In Latvia and Estonia ASF remains more stable. On 1 January 2015, Latvia cancelled the state of emergency introduced in more than 40 administrative territories of the country during July and September. However, several new outbreaks of the disease among wild boars in the country were confirmed in December, including two in new municipal districts.
Also, in December 2014 traces of ASF were reported in ready-to-cook products imported from Latvia to Belarus. The same products had been previously revealed in Russia. Rosselkhoznadzor suspected that these products were made from raw material imported to Belarus from one of the Baltic States.
"Despite the decrease in the number of ASF outbreaks, there is still a risk of further spread of the disease through the illegally imported products," said Anna Joffe, a representative of Latvia’s Food and Veterinary Service. The last outbreak of ASF in a pig farm in the country was discovered on 17 September, while, in total in 2014, 32 outbreaks of the disease were revealed on the country’s farms.
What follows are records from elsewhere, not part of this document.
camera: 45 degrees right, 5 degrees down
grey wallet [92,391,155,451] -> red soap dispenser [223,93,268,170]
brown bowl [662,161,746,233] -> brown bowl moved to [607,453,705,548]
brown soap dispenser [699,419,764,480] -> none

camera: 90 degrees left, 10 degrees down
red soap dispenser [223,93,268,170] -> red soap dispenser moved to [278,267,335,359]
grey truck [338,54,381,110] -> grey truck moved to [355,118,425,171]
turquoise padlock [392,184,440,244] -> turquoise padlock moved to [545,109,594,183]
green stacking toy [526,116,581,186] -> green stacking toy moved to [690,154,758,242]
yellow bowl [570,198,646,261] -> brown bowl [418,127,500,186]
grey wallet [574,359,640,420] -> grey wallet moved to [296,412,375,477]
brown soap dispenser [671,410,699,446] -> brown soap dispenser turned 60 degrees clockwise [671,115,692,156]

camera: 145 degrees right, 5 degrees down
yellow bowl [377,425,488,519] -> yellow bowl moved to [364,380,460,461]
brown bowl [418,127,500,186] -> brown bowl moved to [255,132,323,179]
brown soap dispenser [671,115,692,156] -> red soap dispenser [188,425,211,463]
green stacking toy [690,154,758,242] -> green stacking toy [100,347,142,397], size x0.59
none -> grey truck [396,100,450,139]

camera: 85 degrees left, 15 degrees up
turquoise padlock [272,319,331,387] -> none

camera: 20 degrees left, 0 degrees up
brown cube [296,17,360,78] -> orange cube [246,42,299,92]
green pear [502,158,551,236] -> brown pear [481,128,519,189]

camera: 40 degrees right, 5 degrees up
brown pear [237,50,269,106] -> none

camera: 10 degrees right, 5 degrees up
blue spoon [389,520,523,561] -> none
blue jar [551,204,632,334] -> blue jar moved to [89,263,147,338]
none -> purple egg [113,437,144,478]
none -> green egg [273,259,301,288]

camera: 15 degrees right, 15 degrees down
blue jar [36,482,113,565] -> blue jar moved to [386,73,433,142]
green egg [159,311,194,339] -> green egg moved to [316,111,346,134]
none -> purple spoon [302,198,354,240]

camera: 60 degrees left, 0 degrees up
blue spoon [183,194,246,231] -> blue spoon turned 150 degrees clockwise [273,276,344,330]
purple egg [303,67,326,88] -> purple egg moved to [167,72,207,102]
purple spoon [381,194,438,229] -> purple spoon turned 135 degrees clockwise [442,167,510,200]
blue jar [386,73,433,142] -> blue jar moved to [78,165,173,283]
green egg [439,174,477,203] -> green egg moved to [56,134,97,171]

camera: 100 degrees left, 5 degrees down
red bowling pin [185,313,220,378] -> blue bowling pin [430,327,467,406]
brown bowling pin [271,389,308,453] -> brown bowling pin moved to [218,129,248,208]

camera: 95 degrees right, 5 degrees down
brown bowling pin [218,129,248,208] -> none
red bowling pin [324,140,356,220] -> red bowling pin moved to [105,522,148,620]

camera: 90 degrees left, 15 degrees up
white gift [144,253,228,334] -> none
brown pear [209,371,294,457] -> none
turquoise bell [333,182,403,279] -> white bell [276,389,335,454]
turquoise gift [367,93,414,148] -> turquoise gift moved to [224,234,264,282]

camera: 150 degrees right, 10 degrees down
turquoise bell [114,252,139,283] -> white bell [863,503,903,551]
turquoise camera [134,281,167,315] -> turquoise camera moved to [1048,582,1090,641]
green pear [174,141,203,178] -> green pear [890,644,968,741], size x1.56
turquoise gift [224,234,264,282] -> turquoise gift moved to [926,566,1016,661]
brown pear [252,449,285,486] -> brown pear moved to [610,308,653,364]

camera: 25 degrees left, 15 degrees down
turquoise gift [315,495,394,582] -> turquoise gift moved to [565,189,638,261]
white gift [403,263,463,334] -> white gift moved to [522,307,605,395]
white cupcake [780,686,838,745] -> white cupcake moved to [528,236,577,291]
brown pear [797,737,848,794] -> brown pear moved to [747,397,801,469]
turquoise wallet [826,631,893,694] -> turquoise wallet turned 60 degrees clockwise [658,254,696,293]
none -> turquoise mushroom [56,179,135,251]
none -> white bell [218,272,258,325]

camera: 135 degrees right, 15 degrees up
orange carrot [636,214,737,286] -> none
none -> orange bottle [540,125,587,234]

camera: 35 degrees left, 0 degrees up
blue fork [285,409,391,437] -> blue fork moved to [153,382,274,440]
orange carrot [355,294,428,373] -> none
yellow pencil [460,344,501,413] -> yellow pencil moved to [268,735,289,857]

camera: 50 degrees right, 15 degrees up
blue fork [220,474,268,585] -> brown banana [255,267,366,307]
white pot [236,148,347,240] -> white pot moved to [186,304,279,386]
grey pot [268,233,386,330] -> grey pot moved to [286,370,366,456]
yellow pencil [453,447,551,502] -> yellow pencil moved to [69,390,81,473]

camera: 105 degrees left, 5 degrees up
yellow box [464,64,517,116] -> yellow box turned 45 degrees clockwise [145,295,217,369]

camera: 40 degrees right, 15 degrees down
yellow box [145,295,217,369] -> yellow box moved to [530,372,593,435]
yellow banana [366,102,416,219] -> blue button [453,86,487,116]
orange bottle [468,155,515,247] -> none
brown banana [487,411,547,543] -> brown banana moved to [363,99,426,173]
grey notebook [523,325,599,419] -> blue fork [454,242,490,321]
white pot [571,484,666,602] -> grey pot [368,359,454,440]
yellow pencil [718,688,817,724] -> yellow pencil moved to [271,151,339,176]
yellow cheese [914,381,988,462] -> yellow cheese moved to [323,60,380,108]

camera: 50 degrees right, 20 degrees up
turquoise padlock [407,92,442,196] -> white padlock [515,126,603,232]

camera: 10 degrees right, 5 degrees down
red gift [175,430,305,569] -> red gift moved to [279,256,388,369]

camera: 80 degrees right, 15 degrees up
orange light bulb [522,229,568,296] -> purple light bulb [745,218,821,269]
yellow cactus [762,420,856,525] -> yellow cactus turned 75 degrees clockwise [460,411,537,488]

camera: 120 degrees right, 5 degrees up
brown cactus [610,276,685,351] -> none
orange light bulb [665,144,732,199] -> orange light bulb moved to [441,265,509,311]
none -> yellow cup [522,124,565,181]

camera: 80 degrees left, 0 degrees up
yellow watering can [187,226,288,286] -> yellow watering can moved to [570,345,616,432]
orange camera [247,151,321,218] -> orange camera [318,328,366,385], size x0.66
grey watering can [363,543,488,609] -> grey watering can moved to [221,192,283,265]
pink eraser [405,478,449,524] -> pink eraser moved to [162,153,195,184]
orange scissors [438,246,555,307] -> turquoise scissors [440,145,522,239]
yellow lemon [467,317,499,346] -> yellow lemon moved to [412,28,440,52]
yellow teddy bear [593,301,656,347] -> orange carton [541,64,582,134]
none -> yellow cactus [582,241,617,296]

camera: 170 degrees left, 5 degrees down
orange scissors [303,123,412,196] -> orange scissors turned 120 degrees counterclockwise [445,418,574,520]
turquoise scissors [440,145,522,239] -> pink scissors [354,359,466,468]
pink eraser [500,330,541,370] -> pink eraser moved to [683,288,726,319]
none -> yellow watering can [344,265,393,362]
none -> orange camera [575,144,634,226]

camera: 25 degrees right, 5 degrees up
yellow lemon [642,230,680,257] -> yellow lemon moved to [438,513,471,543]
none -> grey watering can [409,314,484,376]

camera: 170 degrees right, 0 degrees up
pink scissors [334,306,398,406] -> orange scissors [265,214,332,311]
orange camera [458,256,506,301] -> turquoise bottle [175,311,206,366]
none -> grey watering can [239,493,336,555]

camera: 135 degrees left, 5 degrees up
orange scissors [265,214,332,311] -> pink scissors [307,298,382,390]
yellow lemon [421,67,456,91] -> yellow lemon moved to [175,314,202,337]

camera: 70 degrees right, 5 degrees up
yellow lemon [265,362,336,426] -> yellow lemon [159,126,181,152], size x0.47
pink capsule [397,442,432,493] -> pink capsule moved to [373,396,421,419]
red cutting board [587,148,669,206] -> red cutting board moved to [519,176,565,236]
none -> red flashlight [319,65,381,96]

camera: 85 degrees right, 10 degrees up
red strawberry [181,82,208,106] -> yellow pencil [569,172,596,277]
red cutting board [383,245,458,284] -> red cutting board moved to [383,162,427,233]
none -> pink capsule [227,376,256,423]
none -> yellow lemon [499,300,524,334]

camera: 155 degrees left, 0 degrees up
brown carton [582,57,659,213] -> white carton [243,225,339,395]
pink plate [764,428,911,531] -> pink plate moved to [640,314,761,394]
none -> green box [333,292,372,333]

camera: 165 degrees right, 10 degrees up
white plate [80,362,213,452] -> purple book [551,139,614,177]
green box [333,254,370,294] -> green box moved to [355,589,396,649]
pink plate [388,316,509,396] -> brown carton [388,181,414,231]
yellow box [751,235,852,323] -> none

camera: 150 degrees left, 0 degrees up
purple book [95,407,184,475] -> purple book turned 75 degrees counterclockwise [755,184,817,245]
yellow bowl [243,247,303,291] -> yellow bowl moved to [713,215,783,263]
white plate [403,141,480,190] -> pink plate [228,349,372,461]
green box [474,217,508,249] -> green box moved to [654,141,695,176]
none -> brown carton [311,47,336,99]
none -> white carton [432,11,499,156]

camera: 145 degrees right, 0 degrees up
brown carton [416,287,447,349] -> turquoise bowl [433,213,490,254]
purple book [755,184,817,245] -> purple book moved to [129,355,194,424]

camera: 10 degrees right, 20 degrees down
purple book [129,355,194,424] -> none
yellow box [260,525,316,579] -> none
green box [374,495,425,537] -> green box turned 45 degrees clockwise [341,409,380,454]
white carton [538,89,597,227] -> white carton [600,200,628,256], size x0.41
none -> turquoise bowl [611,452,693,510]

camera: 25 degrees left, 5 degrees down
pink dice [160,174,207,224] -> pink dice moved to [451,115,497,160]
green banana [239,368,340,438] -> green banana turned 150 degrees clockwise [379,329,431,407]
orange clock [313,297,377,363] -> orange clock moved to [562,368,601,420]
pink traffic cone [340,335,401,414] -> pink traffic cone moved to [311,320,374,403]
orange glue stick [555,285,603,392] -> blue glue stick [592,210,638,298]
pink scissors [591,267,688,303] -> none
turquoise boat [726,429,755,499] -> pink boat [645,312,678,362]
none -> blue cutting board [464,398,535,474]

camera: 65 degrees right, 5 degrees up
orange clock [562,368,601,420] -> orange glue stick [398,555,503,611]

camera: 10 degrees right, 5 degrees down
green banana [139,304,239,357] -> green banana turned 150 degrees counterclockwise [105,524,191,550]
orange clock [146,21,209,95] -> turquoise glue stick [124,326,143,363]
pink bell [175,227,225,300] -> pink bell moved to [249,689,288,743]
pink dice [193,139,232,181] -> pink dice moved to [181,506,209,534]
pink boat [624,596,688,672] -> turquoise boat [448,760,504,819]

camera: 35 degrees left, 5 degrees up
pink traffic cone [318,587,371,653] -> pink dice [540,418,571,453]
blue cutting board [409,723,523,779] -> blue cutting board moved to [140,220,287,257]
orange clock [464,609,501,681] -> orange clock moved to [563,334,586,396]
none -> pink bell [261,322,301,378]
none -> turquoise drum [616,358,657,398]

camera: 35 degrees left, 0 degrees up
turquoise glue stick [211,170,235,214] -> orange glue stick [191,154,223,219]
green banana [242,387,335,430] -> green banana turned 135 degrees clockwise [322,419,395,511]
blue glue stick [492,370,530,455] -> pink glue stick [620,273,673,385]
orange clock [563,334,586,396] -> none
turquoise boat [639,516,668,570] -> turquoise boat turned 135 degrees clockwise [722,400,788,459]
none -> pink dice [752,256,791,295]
In 2014 Estonia faced only seven outbreaks of ASF – all among wild boars. The country still fears further spread of the disease, however, and is considering a cull in the population of wild boars.
"A large population of wild boars, which is out of control, is a problem which we and many other European countries have to deal with," said Peep Männil, head of the department for monitoring wildlife at the Estonia’s Environment Agency.
However, experts noted that, since October, the spread of ASF had calmed, as the disease spread is weaker in the cold season. But from mid-spring, major outbreaks and an expansion in the range of the disease spread are possible.